*** Extract Section Begins ***
One weakness in Montgomery’s game is that he could improve his pass rush repertoire. I would like to see an improved bull rush if he intends to be elite at the next level. This is a skill that could be improved with the help of one of the best pass rushers to ever play the game, DeMarcus Ware.
I think that Montgomery would be the riskiest pick the Cowboys could make, but his ceiling is extremely high. With Anthony Spencer possibly leaving the team at the end of the season, Montgomery would offer a seamless transition for this defense that has finally found itself.
Chance Warmack is a prospect that was once underrated but has become a buzzing prospect over the last month or so.
There is a ton to love about this prospect.
Warmack is a nasty football player. He is a tough run blocker and a very capable pass blocker. He possesses a ton of power and excellent technique. If you get to watch some tape on Warmack, watch his athleticism. Warmack is a very dynamic guard who can pull and get to the next level effectively.
Warmack would instantly anchor the interior line, especially in the rush game.
The Cowboys would immediately benefit from having Warmack. Garrett, who will likely be around next season, would like to feature a run-balanced offense. With Warmack, Garrett’s offense would flourish.
There is one move this offseason that would make Jenkins an automatic. That move is if the Cowboys intend to cut ties with Jay Ratliff and still maintain the 3-4.
The 6’3”, 358-pound nose tackle is a tremendous athlete who moves around like a defensive end. Jenkins is strong off the line and has an exceptionally high motor. Jenkins offers something that you don’t find much in a large nose tackle as pass rusher who is still very dynamic against the run.
Jenkins isn’t perfect, however. He needs to work extensively on his consistency. He is a very good player and seems to have a solid work ethic. I’ve watched pretty much every UGA game this year and have seen Jenkins disappear with some double teams. In a 3-4 defense in the NFL, Jenkins would see double teams often and needs to be able to free himself of those and be an impact player.
The Cowboys could use Jenkins if they let Ratliff go. Ratliff would allow the Cowboys some added cap space. This pick is a very real possibility.
Talk about a climbing prospect.
I originally had Dion Jordan as an early third-round prospect, and now he is a mid-first-round talent.
*** Extract Section Ends ***
*** Information Section Begins ***
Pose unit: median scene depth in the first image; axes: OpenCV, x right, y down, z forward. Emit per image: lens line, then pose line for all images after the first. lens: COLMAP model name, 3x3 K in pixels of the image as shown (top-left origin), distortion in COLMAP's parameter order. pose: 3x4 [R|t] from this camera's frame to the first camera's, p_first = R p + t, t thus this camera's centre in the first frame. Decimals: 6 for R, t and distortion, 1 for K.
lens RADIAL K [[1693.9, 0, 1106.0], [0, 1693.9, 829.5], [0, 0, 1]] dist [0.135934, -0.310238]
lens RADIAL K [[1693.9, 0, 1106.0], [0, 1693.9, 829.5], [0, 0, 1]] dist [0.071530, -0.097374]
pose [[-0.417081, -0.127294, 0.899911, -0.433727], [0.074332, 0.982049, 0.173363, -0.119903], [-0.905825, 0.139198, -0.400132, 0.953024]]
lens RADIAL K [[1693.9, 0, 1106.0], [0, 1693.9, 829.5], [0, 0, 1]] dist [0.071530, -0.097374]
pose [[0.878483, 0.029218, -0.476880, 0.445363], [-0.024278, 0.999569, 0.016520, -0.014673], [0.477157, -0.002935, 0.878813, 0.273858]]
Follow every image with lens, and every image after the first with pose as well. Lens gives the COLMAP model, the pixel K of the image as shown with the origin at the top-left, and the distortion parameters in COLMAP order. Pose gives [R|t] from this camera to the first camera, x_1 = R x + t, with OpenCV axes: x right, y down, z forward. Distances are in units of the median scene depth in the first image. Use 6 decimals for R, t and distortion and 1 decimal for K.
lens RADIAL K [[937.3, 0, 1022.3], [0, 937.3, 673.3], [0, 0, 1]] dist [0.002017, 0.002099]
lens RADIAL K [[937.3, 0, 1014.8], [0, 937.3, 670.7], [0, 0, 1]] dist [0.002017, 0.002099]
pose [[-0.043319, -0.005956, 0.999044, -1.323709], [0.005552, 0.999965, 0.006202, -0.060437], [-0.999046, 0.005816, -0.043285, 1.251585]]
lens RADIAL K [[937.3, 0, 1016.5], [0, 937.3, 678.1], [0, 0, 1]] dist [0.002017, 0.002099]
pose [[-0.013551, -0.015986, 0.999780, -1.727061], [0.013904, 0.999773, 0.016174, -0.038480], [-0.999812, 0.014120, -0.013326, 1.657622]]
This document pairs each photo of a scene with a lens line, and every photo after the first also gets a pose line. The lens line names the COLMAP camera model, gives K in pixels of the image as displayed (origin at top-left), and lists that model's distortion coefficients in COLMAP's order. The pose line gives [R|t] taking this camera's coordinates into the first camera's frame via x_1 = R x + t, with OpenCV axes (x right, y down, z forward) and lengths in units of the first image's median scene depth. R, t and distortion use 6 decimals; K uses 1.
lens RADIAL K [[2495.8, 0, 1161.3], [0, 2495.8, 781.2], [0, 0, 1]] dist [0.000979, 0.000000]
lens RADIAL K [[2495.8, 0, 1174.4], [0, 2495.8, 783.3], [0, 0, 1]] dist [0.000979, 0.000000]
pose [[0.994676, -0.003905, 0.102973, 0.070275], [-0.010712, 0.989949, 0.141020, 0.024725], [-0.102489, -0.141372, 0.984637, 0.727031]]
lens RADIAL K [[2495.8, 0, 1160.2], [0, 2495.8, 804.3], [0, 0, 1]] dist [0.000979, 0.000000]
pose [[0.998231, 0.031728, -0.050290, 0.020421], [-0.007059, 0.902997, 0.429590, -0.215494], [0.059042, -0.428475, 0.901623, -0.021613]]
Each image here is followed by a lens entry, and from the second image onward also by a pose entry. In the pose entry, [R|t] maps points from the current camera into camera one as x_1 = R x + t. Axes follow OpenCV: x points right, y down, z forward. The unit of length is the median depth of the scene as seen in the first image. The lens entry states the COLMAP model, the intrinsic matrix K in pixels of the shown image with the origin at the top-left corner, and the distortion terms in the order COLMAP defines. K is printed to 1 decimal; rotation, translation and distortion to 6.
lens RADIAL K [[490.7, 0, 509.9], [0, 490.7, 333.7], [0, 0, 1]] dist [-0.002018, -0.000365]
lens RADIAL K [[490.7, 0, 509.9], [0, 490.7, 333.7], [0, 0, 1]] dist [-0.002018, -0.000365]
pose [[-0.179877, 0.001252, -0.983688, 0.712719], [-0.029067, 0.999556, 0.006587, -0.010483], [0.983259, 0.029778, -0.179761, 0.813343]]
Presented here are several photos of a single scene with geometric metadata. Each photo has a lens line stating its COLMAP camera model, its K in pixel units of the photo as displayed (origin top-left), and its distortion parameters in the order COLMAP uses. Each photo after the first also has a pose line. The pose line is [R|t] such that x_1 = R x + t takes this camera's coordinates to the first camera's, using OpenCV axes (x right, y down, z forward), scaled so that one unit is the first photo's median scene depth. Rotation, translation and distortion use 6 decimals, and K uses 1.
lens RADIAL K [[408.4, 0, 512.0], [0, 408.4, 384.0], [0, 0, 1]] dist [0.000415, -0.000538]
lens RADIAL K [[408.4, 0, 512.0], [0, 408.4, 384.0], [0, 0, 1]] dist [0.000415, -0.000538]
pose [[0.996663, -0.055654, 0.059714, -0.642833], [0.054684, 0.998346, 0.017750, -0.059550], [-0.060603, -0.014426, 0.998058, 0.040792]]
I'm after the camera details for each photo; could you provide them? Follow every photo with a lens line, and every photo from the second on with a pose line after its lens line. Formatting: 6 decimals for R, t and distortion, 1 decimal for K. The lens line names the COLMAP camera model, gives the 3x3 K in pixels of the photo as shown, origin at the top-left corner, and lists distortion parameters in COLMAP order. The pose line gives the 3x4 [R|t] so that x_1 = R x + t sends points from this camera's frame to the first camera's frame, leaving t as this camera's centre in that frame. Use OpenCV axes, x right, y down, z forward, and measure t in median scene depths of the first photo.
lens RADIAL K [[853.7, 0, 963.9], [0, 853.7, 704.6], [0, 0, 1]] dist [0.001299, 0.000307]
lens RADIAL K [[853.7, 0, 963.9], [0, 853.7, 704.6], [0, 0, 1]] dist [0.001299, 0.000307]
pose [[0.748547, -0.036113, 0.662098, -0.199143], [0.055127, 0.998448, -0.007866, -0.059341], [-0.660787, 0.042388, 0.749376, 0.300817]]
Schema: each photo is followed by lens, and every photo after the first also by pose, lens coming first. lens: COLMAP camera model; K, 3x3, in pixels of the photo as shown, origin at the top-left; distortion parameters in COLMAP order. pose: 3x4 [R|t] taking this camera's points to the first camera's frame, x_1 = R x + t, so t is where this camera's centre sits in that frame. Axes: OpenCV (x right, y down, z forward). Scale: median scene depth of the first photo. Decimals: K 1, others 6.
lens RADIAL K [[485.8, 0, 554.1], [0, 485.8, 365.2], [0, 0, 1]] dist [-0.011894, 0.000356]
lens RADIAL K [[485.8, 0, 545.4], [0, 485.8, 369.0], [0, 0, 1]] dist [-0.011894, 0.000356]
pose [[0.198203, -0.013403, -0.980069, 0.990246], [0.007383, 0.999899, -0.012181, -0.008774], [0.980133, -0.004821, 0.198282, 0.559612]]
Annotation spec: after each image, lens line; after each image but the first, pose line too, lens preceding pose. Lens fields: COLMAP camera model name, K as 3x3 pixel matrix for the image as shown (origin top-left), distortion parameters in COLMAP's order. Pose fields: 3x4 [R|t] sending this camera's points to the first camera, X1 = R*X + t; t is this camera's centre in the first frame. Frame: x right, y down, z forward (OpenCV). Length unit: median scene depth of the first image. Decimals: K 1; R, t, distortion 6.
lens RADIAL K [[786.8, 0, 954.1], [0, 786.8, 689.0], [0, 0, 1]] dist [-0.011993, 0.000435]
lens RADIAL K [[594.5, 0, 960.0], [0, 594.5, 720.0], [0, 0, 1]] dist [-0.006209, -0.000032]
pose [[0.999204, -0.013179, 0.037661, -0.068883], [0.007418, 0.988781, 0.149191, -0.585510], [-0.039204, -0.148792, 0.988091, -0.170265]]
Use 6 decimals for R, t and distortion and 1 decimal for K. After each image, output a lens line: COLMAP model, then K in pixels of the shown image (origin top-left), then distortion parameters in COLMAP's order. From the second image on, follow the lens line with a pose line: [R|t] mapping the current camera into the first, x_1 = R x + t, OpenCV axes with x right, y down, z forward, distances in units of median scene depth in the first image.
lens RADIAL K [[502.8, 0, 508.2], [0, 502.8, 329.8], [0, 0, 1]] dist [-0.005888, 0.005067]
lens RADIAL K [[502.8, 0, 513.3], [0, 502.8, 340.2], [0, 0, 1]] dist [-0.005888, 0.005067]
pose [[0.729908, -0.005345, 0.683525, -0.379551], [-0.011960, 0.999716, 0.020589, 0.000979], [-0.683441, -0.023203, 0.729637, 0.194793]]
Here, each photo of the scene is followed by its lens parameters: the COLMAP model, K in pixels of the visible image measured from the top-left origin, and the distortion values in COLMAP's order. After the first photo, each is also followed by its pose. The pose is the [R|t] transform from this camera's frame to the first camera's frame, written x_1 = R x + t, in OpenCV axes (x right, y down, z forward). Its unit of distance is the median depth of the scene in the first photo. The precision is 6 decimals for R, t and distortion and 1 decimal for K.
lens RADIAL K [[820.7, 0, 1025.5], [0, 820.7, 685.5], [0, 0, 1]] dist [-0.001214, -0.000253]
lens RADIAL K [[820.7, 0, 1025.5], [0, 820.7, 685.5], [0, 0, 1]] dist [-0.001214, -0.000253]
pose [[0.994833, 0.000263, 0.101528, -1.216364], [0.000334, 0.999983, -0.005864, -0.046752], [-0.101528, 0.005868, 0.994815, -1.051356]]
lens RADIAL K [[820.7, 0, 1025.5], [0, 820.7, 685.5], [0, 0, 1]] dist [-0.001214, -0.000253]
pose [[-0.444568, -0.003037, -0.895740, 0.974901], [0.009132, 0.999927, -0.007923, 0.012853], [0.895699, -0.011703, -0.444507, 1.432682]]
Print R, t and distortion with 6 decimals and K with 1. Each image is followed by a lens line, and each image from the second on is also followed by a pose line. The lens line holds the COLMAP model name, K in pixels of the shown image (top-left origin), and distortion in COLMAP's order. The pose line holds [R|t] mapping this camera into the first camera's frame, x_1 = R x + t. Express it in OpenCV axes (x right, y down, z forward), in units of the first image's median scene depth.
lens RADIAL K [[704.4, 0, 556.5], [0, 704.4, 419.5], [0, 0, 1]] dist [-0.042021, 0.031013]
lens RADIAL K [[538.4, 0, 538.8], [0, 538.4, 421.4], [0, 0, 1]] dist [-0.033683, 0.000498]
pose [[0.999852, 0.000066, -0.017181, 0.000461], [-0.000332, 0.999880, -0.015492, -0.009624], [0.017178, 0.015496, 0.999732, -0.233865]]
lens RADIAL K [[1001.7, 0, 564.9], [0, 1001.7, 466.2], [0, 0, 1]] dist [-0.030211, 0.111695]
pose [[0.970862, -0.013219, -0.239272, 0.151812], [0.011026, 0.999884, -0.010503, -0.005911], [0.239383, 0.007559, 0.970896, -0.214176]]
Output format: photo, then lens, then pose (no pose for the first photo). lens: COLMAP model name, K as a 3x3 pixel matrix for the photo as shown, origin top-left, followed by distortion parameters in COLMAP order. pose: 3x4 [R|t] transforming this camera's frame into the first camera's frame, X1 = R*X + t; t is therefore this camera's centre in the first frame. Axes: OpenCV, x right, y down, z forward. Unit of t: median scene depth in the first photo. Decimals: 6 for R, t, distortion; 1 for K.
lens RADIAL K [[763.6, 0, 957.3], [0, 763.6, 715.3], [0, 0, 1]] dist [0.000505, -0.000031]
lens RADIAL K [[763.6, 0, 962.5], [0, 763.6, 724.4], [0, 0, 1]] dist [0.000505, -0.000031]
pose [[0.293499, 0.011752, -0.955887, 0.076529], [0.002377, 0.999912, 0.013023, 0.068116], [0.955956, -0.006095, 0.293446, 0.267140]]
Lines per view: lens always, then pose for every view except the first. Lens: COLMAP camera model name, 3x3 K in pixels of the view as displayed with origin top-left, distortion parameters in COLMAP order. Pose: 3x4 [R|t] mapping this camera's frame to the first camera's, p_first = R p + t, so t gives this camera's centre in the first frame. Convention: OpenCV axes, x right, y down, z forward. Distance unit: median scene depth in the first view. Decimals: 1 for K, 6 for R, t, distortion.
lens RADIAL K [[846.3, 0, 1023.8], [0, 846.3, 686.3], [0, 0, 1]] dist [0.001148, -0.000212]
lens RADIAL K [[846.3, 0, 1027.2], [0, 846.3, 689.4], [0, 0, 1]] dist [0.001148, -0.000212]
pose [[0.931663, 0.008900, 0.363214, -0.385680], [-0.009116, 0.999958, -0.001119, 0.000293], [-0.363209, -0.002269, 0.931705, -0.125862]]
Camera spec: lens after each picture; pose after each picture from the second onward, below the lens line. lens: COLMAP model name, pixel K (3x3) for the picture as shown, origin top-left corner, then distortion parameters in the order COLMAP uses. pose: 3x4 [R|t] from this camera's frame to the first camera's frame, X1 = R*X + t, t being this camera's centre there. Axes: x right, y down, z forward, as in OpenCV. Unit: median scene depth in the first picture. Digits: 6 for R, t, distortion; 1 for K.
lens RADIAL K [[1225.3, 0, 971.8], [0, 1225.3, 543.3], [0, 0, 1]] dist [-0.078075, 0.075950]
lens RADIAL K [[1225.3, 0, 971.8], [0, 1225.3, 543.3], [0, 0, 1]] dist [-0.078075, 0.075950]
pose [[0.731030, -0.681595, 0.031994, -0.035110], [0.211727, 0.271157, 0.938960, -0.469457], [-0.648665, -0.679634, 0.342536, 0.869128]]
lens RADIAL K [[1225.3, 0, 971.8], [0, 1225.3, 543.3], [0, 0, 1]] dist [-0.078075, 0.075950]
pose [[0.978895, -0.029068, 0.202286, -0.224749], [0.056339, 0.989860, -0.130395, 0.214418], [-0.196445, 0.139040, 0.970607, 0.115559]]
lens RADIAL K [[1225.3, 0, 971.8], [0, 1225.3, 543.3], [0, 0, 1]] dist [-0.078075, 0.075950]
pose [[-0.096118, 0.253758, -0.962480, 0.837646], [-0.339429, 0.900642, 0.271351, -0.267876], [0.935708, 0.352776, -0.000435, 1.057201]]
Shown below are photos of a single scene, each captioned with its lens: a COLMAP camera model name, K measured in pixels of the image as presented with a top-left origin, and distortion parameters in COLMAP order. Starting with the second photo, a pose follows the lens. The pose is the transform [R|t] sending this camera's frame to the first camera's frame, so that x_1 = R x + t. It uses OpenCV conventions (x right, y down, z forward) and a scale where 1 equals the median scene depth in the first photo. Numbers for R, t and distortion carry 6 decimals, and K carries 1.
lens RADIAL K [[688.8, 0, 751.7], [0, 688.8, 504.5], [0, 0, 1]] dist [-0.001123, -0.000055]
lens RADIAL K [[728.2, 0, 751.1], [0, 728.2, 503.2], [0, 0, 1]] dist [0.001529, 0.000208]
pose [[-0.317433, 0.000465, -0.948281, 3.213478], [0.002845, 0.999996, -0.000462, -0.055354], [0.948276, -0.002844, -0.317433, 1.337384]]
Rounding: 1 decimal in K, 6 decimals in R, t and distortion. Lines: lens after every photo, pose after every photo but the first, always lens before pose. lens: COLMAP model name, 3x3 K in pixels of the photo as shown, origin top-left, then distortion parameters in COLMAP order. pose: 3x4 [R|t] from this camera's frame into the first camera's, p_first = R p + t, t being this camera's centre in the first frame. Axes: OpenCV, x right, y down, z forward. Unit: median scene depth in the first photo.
*** Information Section Ends ***
• What you need to do
1. From the Cowboys draft prospect passage, extract the words between "Chance Warmack is" and "about this prospect.", inclusive.
2. Continue the Cowboys draft prospect passage from the point at which it stops.

• Answers by item
1.
Chance Warmack is a prospect that was once underrated but has become a buzzing prospect over the last month or so.
There is a ton to love about this prospect.

2.
Jordan stands 6’7” and weighs 243 pounds. In case you’ve been living in a cave, Jordan has exceptional size for an NFL linebacker. What I’ve seen from Jordan is incredible. He has a violent attack against blockers and an extremely high motor. I would venture to say that Dion Jordan is the best pure pass rusher in the draft.
Now, Jordan is just an average run defender and could struggle if targeted by strong run games. That doesn’t mean that Jordan will fail at the next level. Jordan is athletic and smart, a good combination. He takes good angles and is above average in pursuit.
I’d be excited to see Jordan at the next level. He can be a dynamic prospect who, if coached correctly, can use his size to be a force in coverage and at the line. Jordan would be a project, but he could become an elite pass rusher for the Cowboys.
OK, the Cowboys haven’t had a franchise safety since Darren Woodson, and it’s starting to get a little frustrating. I mean no disrespect towards Gerald Sensabaugh, who’s been great, or Barry Church, but the Cowboys need a true back-end center fielder.
Reid is a prospect who is dropping from his initial high first-round pick but has franchise player ability.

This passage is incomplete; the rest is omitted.